[Dataset entries]
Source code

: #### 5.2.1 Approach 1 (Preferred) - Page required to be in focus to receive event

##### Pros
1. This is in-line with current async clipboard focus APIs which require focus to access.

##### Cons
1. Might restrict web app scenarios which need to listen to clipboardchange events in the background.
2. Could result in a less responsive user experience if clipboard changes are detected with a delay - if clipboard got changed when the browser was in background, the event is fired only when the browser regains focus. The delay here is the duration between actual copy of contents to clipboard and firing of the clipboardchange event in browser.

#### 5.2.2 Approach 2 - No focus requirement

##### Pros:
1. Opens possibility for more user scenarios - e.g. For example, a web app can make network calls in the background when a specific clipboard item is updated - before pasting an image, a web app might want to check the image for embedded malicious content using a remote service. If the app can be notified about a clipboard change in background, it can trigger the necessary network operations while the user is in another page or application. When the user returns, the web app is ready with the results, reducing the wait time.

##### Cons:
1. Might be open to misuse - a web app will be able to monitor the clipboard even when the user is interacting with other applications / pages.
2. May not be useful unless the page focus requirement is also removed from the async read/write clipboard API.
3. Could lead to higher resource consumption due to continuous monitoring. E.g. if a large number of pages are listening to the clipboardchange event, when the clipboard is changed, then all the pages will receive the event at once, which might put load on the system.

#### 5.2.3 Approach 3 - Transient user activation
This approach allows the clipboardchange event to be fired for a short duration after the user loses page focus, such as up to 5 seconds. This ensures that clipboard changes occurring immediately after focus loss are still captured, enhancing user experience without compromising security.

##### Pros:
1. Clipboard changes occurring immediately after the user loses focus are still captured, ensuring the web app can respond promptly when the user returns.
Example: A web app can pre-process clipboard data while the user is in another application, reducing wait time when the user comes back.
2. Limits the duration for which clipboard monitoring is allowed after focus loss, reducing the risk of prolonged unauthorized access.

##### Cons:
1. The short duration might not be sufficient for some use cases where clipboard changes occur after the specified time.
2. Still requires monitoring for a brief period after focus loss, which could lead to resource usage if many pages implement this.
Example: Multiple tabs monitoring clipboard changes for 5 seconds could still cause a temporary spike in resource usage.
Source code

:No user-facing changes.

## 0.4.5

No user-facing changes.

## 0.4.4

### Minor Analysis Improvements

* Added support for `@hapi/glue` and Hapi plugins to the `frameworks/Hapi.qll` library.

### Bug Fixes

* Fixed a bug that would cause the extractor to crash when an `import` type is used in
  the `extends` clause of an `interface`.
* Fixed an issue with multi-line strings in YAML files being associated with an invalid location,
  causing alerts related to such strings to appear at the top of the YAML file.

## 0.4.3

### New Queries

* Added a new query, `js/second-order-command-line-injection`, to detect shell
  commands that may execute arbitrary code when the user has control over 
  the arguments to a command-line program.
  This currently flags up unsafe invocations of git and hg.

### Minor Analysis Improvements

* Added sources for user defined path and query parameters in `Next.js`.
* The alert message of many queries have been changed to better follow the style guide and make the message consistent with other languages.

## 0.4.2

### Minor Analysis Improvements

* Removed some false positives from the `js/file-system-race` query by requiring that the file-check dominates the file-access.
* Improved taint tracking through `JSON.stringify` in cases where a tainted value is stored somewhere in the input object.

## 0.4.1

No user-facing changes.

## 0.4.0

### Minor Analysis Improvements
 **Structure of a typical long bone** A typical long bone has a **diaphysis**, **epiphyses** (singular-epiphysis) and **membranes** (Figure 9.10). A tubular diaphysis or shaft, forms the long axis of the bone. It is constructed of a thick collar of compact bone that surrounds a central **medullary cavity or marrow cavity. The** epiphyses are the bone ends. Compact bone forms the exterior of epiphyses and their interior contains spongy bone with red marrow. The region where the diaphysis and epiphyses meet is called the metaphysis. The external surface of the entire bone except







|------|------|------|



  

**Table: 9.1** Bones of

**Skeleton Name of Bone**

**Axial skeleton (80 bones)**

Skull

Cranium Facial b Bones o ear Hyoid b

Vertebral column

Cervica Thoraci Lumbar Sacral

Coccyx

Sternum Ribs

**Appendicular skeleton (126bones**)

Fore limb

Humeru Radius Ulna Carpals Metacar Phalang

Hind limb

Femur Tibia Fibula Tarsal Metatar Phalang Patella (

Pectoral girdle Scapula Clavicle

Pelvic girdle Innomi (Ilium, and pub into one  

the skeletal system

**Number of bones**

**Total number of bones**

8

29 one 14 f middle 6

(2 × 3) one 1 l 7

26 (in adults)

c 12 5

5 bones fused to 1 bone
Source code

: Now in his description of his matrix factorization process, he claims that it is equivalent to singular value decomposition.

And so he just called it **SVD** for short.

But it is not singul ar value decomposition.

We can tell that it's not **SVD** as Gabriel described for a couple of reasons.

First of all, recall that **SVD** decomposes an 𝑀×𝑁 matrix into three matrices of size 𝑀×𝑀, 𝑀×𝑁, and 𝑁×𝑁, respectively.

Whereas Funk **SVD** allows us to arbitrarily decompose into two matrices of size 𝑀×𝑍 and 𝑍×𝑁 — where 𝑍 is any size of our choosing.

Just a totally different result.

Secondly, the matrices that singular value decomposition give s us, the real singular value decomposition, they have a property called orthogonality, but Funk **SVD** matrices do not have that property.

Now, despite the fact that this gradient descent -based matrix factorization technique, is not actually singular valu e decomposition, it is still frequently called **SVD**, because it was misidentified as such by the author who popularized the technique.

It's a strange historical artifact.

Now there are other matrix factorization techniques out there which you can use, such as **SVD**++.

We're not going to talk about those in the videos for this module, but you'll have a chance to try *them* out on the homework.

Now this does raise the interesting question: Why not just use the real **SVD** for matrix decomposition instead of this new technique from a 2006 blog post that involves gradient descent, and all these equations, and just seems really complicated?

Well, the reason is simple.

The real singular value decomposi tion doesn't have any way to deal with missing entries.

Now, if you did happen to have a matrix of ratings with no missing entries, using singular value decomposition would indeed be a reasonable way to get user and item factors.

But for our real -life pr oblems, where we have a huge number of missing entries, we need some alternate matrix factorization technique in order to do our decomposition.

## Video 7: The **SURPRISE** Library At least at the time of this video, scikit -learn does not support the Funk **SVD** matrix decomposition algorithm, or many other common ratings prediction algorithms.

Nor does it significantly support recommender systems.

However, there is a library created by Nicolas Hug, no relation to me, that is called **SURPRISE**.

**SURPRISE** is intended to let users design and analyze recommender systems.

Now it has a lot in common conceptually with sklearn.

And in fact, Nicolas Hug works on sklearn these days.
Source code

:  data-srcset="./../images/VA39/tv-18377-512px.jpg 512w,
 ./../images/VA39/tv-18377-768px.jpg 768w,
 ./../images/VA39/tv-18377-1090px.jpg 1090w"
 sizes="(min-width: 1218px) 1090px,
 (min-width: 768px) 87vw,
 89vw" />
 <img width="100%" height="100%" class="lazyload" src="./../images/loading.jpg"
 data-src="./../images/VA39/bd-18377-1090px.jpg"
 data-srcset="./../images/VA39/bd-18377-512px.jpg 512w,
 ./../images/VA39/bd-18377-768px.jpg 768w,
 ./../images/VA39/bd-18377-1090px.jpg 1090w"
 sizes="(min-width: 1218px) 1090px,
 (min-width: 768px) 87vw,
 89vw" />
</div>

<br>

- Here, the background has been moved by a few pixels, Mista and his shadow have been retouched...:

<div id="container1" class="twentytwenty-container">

#### Assignment:
Transcribe every record above exactly as written.

#### Result of the exercise:
Source code

: #### 5.2.1 Approach 1 (Preferred) - Page required to be in focus to receive event

##### Pros
1. This is in-line with current async clipboard focus APIs which require focus to access.

##### Cons
1. Might restrict web app scenarios which need to listen to clipboardchange events in the background.
2. Could result in a less responsive user experience if clipboard changes are detected with a delay - if clipboard got changed when the browser was in background, the event is fired only when the browser regains focus. The delay here is the duration between actual copy of contents to clipboard and firing of the clipboardchange event in browser.

#### 5.2.2 Approach 2 - No focus requirement

##### Pros:
1. Opens possibility for more user scenarios - e.g. For example, a web app can make network calls in the background when a specific clipboard item is updated - before pasting an image, a web app might want to check the image for embedded malicious content using a remote service. If the app can be notified about a clipboard change in background, it can trigger the necessary network operations while the user is in another page or application. When the user returns, the web app is ready with the results, reducing the wait time.

##### Cons:
1. Might be open to misuse - a web app will be able to monitor the clipboard even when the user is interacting with other applications / pages.
2. May not be useful unless the page focus requirement is also removed from the async read/write clipboard API.
3. Could lead to higher resource consumption due to continuous monitoring. E.g. if a large number of pages are listening to the clipboardchange event, when the clipboard is changed, then all the pages will receive the event at once, which might put load on the system.

#### 5.2.3 Approach 3 - Transient user activation
This approach allows the clipboardchange event to be fired for a short duration after the user loses page focus, such as up to 5 seconds. This ensures that clipboard changes occurring immediately after focus loss are still captured, enhancing user experience without compromising security.

##### Pros:
1. Clipboard changes occurring immediately after the user loses focus are still captured, ensuring the web app can respond promptly when the user returns.
Example: A web app can pre-process clipboard data while the user is in another application, reducing wait time when the user comes back.
2. Limits the duration for which clipboard monitoring is allowed after focus loss, reducing the risk of prolonged unauthorized access.

##### Cons:
1. The short duration might not be sufficient for some use cases where clipboard changes occur after the specified time.
2. Still requires monitoring for a brief period after focus loss, which could lead to resource usage if many pages implement this.
Example: Multiple tabs monitoring clipboard changes for 5 seconds could still cause a temporary spike in resource usage.
Source code

:No user-facing changes.

## 0.4.5

No user-facing changes.

## 0.4.4

### Minor Analysis Improvements

* Added support for `@hapi/glue` and Hapi plugins to the `frameworks/Hapi.qll` library.

### Bug Fixes

* Fixed a bug that would cause the extractor to crash when an `import` type is used in
  the `extends` clause of an `interface`.
* Fixed an issue with multi-line strings in YAML files being associated with an invalid location,
  causing alerts related to such strings to appear at the top of the YAML file.

## 0.4.3

### New Queries

* Added a new query, `js/second-order-command-line-injection`, to detect shell
  commands that may execute arbitrary code when the user has control over 
  the arguments to a command-line program.
  This currently flags up unsafe invocations of git and hg.

### Minor Analysis Improvements

* Added sources for user defined path and query parameters in `Next.js`.
* The alert message of many queries have been changed to better follow the style guide and make the message consistent with other languages.

## 0.4.2

### Minor Analysis Improvements

* Removed some false positives from the `js/file-system-race` query by requiring that the file-check dominates the file-access.
* Improved taint tracking through `JSON.stringify` in cases where a tainted value is stored somewhere in the input object.

## 0.4.1

No user-facing changes.

## 0.4.0

### Minor Analysis Improvements
 **Structure of a typical long bone** A typical long bone has a **diaphysis**, **epiphyses** (singular-epiphysis) and **membranes** (Figure 9.10). A tubular diaphysis or shaft, forms the long axis of the bone. It is constructed of a thick collar of compact bone that surrounds a central **medullary cavity or marrow cavity. The** epiphyses are the bone ends. Compact bone forms the exterior of epiphyses and their interior contains spongy bone with red marrow. The region where the diaphysis and epiphyses meet is called the metaphysis. The external surface of the entire bone except







|------|------|------|



  

**Table: 9.1** Bones of

**Skeleton Name of Bone**

**Axial skeleton (80 bones)**

Skull

Cranium Facial b Bones o ear Hyoid b

Vertebral column

Cervica Thoraci Lumbar Sacral

Coccyx

Sternum Ribs

**Appendicular skeleton (126bones**)

Fore limb

Humeru Radius Ulna Carpals Metacar Phalang

Hind limb

Femur Tibia Fibula Tarsal Metatar Phalang Patella (

Pectoral girdle Scapula Clavicle

Pelvic girdle Innomi (Ilium, and pub into one  

the skeletal system

**Number of bones**

**Total number of bones**

8

29 one 14 f middle 6

(2 × 3) one 1 l 7

26 (in adults)

c 12 5

5 bones fused to 1 bone
Source code

: Now in his description of his matrix factorization process, he claims that it is equivalent to singular value decomposition.

And so he just called it **SVD** for short.

But it is not singul ar value decomposition.

We can tell that it's not **SVD** as Gabriel described for a couple of reasons.

First of all, recall that **SVD** decomposes an 𝑀×𝑁 matrix into three matrices of size 𝑀×𝑀, 𝑀×𝑁, and 𝑁×𝑁, respectively.

Whereas Funk **SVD** allows us to arbitrarily decompose into two matrices of size 𝑀×𝑍 and 𝑍×𝑁 — where 𝑍 is any size of our choosing.

Just a totally different result.

Secondly, the matrices that singular value decomposition give s us, the real singular value decomposition, they have a property called orthogonality, but Funk **SVD** matrices do not have that property.

Now, despite the fact that this gradient descent -based matrix factorization technique, is not actually singular valu e decomposition, it is still frequently called **SVD**, because it was misidentified as such by the author who popularized the technique.

It's a strange historical artifact.

Now there are other matrix factorization techniques out there which you can use, such as **SVD**++.

We're not going to talk about those in the videos for this module, but you'll have a chance to try *them* out on the homework.

Now this does raise the interesting question: Why not just use the real **SVD** for matrix decomposition instead of this new technique from a 2006 blog post that involves gradient descent, and all these equations, and just seems really complicated?

Well, the reason is simple.

The real singular value decomposi tion doesn't have any way to deal with missing entries.

Now, if you did happen to have a matrix of ratings with no missing entries, using singular value decomposition would indeed be a reasonable way to get user and item factors.

But for our real -life pr oblems, where we have a huge number of missing entries, we need some alternate matrix factorization technique in order to do our decomposition.

## Video 7: The **SURPRISE** Library At least at the time of this video, scikit -learn does not support the Funk **SVD** matrix decomposition algorithm, or many other common ratings prediction algorithms.

Nor does it significantly support recommender systems.

However, there is a library created by Nicolas Hug, no relation to me, that is called **SURPRISE**.

**SURPRISE** is intended to let users design and analyze recommender systems.

Now it has a lot in common conceptually with sklearn.

And in fact, Nicolas Hug works on sklearn these days.
Source code

:  data-srcset="./../images/VA39/tv-18377-512px.jpg 512w,
 ./../images/VA39/tv-18377-768px.jpg 768w,
 ./../images/VA39/tv-18377-1090px.jpg 1090w"
 sizes="(min-width: 1218px) 1090px,
 (min-width: 768px) 87vw,
 89vw" />
 <img width="100%" height="100%" class="lazyload" src="./../images/loading.jpg"
 data-src="./../images/VA39/bd-18377-1090px.jpg"
 data-srcset="./../images/VA39/bd-18377-512px.jpg 512w,
 ./../images/VA39/bd-18377-768px.jpg 768w,
 ./../images/VA39/bd-18377-1090px.jpg 1090w"
 sizes="(min-width: 1218px) 1090px,
 (min-width: 768px) 87vw,
 89vw" />
</div>

<br>

- Here, the background has been moved by a few pixels, Mista and his shadow have been retouched...:

<div id="container1" class="twentytwenty-container">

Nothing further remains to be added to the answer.